### Task description
Each line in the material below, starting at the one that contains "コースまたは必要な時間に医師が処方したように" and ending at the one that contains "Entrevistes", should be repeated exactly; the pictures should not.

### Data excerpts
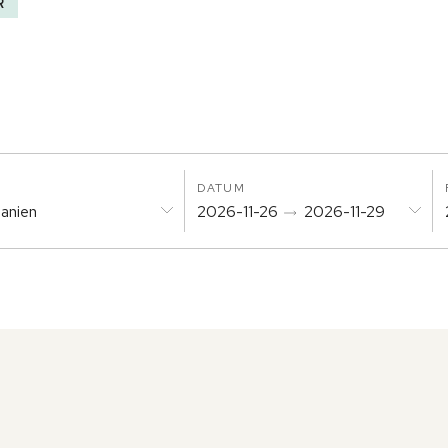
R
DATUM
panien
2026-11-26
2026-11-29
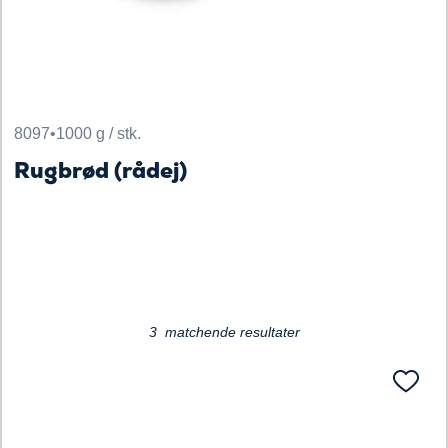
8097
•
1000 g / stk.
Rugbrød (rådej)
Loading...
3 matchende resultater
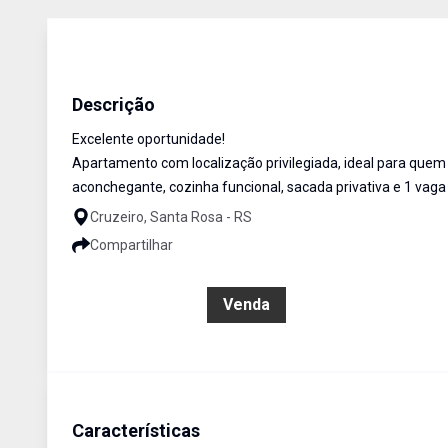
Apartamento
Venda
Cód:
2964
Descrição
Excelente oportunidade!
Apartamento com localização privilegiada, ideal para quem b
aconchegante, cozinha funcional, sacada privativa e 1 vag
Cruzeiro, Santa Rosa - RS
Compartilhar
R$ 385.000,00
Venda
Características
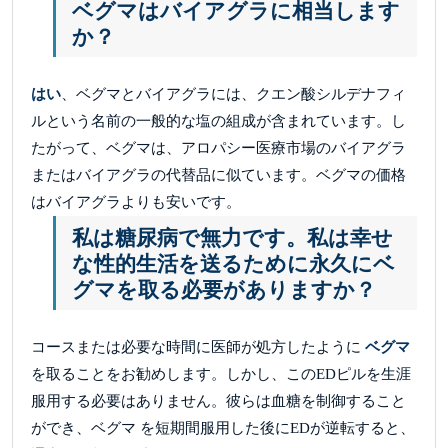
ベグマはバイアグラに相当します
か？
はい
、ベグマとバイアグラには、クエン酸シルデナフィ
ルという名前の一般的な塩の組成が含まれています。し
たがって、ベグマは、アロパシー医療市場のバイアグラ
またはバイアグラの代替品に似ています。ベグマの価格
はバイアグラよりも安いです。
私は糖尿病で無力です。私は幸せ
な性的生活を送るために永久にベ
グマを取る必要がありますか？
コースまたは必要な時間に医師が処方したように
ベグマ
を取ることをお勧めします。しかし、このEDピルを生涯
服用する必要はありません。彼らは血糖を制御すること
ができ、ベグマ を短期間服用した後にEDが逆転すると、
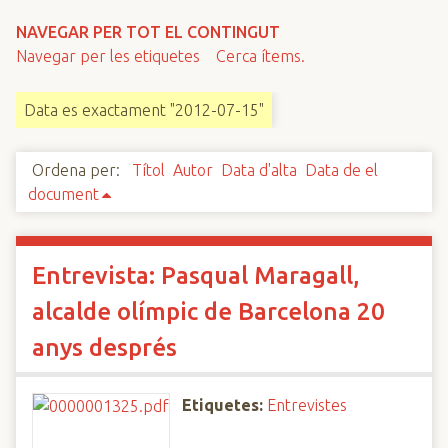
n
NAVEGAR PER TOT EL CONTINGUT
c
Navegar per les etiquetes
Cerca ítems.
i
p
Data es exactament "2012-07-15"
a
l
Ordena per:
Títol
Autor
Data d'alta
Data de el
document
Entrevista: Pasqual Maragall,
alcalde olímpic de Barcelona 20
anys després
Etiquetes:
Entrevistes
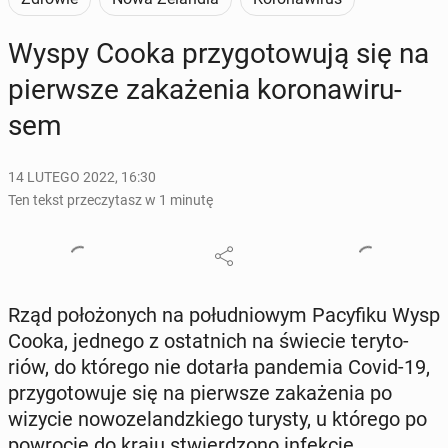
Wyspy Cooka przy­go­to­wu­ją się na
pierw­sze za­ka­że­nia ko­ro­na­wi­ru­
sem
14 LUTEGO 2022, 16:30
Ten tekst przeczytasz w 1 minutę
Rząd po­ło­żo­nych na po­łu­dnio­wym Pa­cy­fi­ku Wysp
Cooka, jednego z ostat­nich na świecie te­ry­to­
riów, do którego nie dotarła pan­de­mia Covid-19,
przy­go­to­wu­je się na pierw­sze za­ka­że­nia po
wizycie no­wo­ze­landz­kie­go turysty, u którego po
po­wro­cie do kraju stwier­dzo­no in­fek­cję.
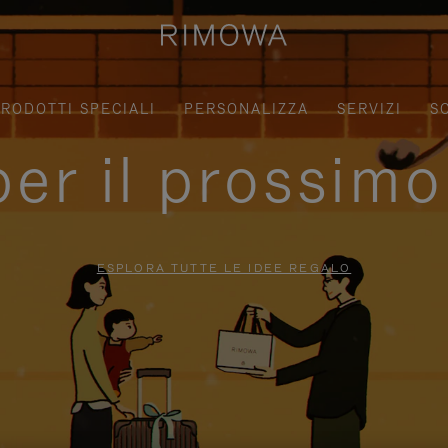
RODOTTI SPECIALI
PERSONALIZZA
SERVIZI
S
per il prossimo
ESPLORA TUTTE LE IDEE REGALO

### Output of the exercise
コースまたは必要な時間に医師が処方したように
ベグマ
を取ることをお勧めします。しかし、このEDピルを生涯
服用する必要はありません。彼らは血糖を制御すること
ができ、ベグマ を短期間服用した後にEDが逆転すると、
n
NAVEGAR PER TOT EL CONTINGUT
c
Navegar per les etiquetes
Cerca ítems.
i
p
Data es exactament "2012-07-15"
a
l
Ordena per:
Títol
Autor
Data d'alta
Data de el
document
Entrevista: Pasqual Maragall,
alcalde olímpic de Barcelona 20
anys després
Etiquetes:
Entrevistes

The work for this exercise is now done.